*** Extracted records ***
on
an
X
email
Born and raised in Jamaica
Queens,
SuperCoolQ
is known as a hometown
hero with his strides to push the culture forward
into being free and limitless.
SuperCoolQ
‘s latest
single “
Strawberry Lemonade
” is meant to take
***
* **Problem requirements**
Copy only the stretch running from the line containing "Born and raised in Jamaica" to the final line of the entries, both ends included, exactly as it stands.

* **Exercise output**
Born and raised in Jamaica
Queens,
SuperCoolQ
is known as a hometown
hero with his strides to push the culture forward
into being free and limitless.
SuperCoolQ
‘s latest
single “
Strawberry Lemonade
” is meant to take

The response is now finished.